Osto Elena, Matter Christian M, Kouroedov Alexei, Malinski Tadeusz, Bachschmid Markus, Camici Giovanni G, Kilic Ulkan, Stallmach Thomas, Boren Jan, Iliceto Sabino, Lüscher Thomas F, Cosentino Francesco
Cardiology and Cardiovascular Research, Institute of Physiology, Zurich, Switzerland.
Circulation. 2008 Nov 11;118(20):2073-80. doi: 10.1161/CIRCULATIONAHA.108.765032. Epub 2008 Oct 27.
Hypercholesterolemia-induced endothelial dysfunction due to excessive production of reactive oxygen species is a major trigger of atherogenesis. The c-Jun-N-terminal kinases (JNKs) are activated by oxidative stress and play a key role in atherogenesis and inflammation. We investigated whether JNK2 deletion protects from hypercholesterolemia-induced endothelial dysfunction and oxidative stress.
Male JNK2 knockout (JNK2(-/-)) and wild-type (WT) mice (8 weeks old) were fed either a high-cholesterol diet (HCD; 1.25% total cholesterol) or a normal diet for 14 weeks. Aortic lysates of WT mice fed a HCD showed an increase in JNK phosphorylation compared with WT mice fed a normal diet (P<0.05). Endothelium-dependent relaxations to acetylcholine were impaired in WT HCD mice (P<0.05 versus WT normal diet). In contrast, JNK2(-/-) HCD mice did not exhibit endothelial dysfunction (96+/-5% maximal relaxation in response to acetylcholine; P<0.05 versus WT HCD). Endothelium-independent relaxations were identical in all groups. A hypercholesterolemia-induced decrease in nitric oxide (NO) release of endothelial cells was found in WT but not in JNK2(-/-) mice. In parallel, endothelial NO synthase expression was upregulated only in JNK2(-/-) HCD animals, whereas the expression of antioxidant defense systems such as extracellular superoxide dismutase and manganese superoxide dismutase was decreased in WT but not in JNK2(-/-) HCD mice. In contrast to JNK2(-/-) mice, WT HCD displayed an increase in O(2)(-) and ONOO(-) concentrations as well as nitrotyrosine staining and peroxidation.

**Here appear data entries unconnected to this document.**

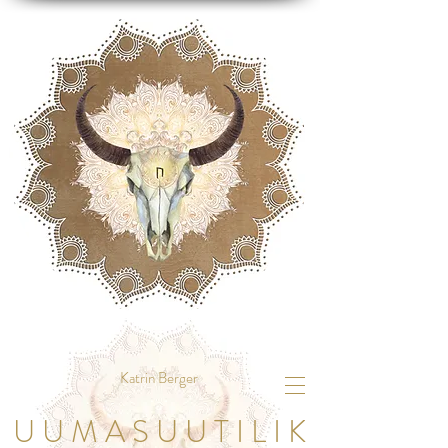
Katrin Berger
U U M A S U U T I L I K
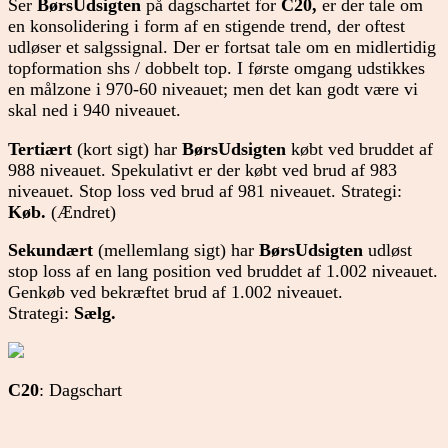
Ser
BørsUdsigten
på dagschartet for
C20,
er der tale om
en konsolidering i form af en stigende trend, der oftest
udløser et salgssignal. Der er fortsat tale om en midlertidig
topformation shs / dobbelt top. I første omgang udstikkes
en målzone i 970-60 niveauet; men det kan godt være vi
skal ned i 940 niveauet.
Tertiært
(kort sigt) har
BørsUdsigten
købt ved bruddet af
988 niveauet. Spekulativt er der købt ved brud af 983
niveauet. Stop loss ved brud af 981 niveauet. Strategi:
Køb.
(Ændret)
Sekundært
(mellemlang sigt) har
BørsUdsigten
udløst
stop loss af en lang position ved bruddet af 1.002 niveauet.
Genkøb ved bekræftet brud af 1.002 niveauet.
Strategi:
Sælg.
C20
: Dagschart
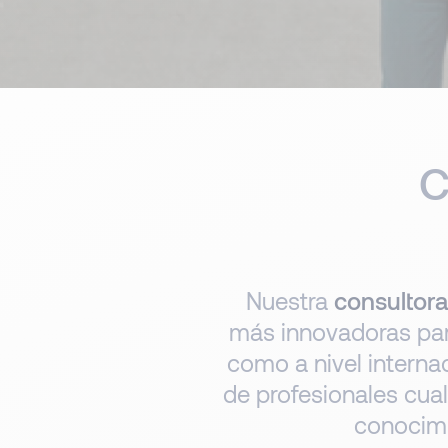
C
Nuestra
consultora
más innovadoras para 
como a nivel interna
de profesionales cua
conocimi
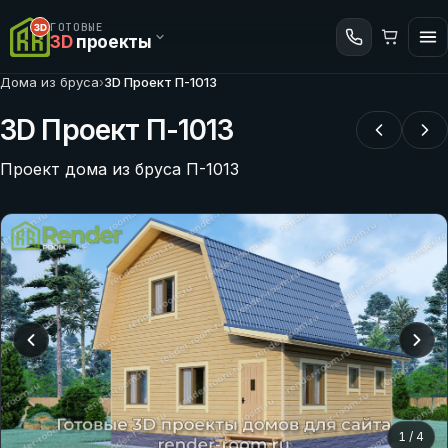
ГОТОВЫЕ
3D
проекты
Дома из бруса
›
3D Проект П-1013
3D Проект П-1013
Проект дома из бруса П-1013
1
/
4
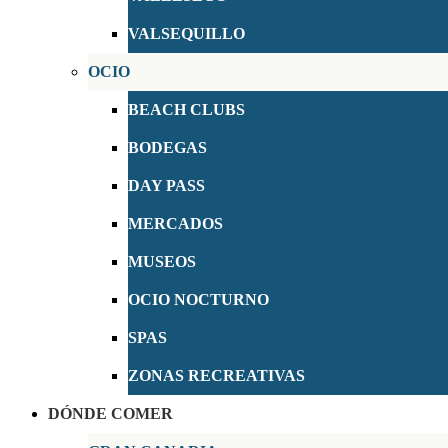
VALSEQUILLO
OCIO
BEACH CLUBS
BODEGAS
DAY PASS
MERCADOS
MUSEOS
OCIO NOCTURNO
SPAS
ZONAS RECREATIVAS
DÓNDE COMER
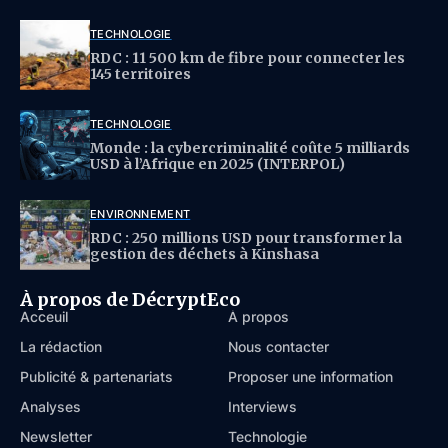
TECHNOLOGIE
RDC : 11 500 km de fibre pour connecter les
145 territoires
TECHNOLOGIE
Monde : la cybercriminalité coûte 5 milliards
USD à l’Afrique en 2025 (INTERPOL)
ENVIRONNEMENT
RDC : 250 millions USD pour transformer la
gestion des déchets à Kinshasa
À propos de DécryptEco
Acceuil
À propos
La rédaction
Nous contacter
Publicité & partenariats
Proposer une information
Analyses
Interviews
Newsletter
Technologie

JNK2 plays a critical role as a mediator of hypercholesterolemia-induced endothelial dysfunction and oxidative stress. Thus, JNK2 may provide a novel target for prevention of vascular disease and atherosclerosis.
由于活性氧的过量产生,高胆固醇血症诱导的内皮功能障碍是动脉粥样硬化形成的主要触发因素。c-Jun氨基末端激酶(JNKs)被氧化应激激活,并在动脉粥样硬化形成和炎症中起关键作用。我们研究了JNK2缺失是否能预防高胆固醇血症诱导的内皮功能障碍和氧化应激。
雄性JNK2基因敲除(JNK2(-/-))和野生型(WT)小鼠(8周龄)分别给予高胆固醇饮食(HCD;总胆固醇1.25%)或正常饮食14周。与喂食正常饮食的WT小鼠相比,喂食HCD的WT小鼠主动脉裂解物中JNK磷酸化增加(P<0.05)。WT HCD小鼠对乙酰胆碱的内皮依赖性舒张功能受损(与WT正常饮食相比,P<0.05)。相比之下,JNK2(-/-) HCD小鼠未表现出内皮功能障碍(对乙酰胆碱的最大舒张反应为96±5%;与WT HCD相比,P<0.05)。所有组的非内皮依赖性舒张功能相同。在WT小鼠中发现高胆固醇血症诱导内皮细胞一氧化氮(NO)释放减少,但在JNK2(-/-)小鼠中未发现。同时,仅在JNK2(-/-) HCD动物中内皮型NO合酶表达上调,而在WT HCD小鼠中细胞外超氧化物歧化酶和锰超氧化物歧化酶等抗氧化防御系统的表达降低,但在JNK2(-/-) HCD小鼠中未降低。与JNK2(-/-)小鼠相比,WT HCD中O(2)(-)和ONOO(-)浓度以及硝基酪氨酸染色和过氧化增加。
JNK2作为高胆固醇血症诱导的内皮功能障碍和氧化应激的介质起关键作用。因此,JNK2可能为预防血管疾病和动脉粥样硬化提供一个新的靶点。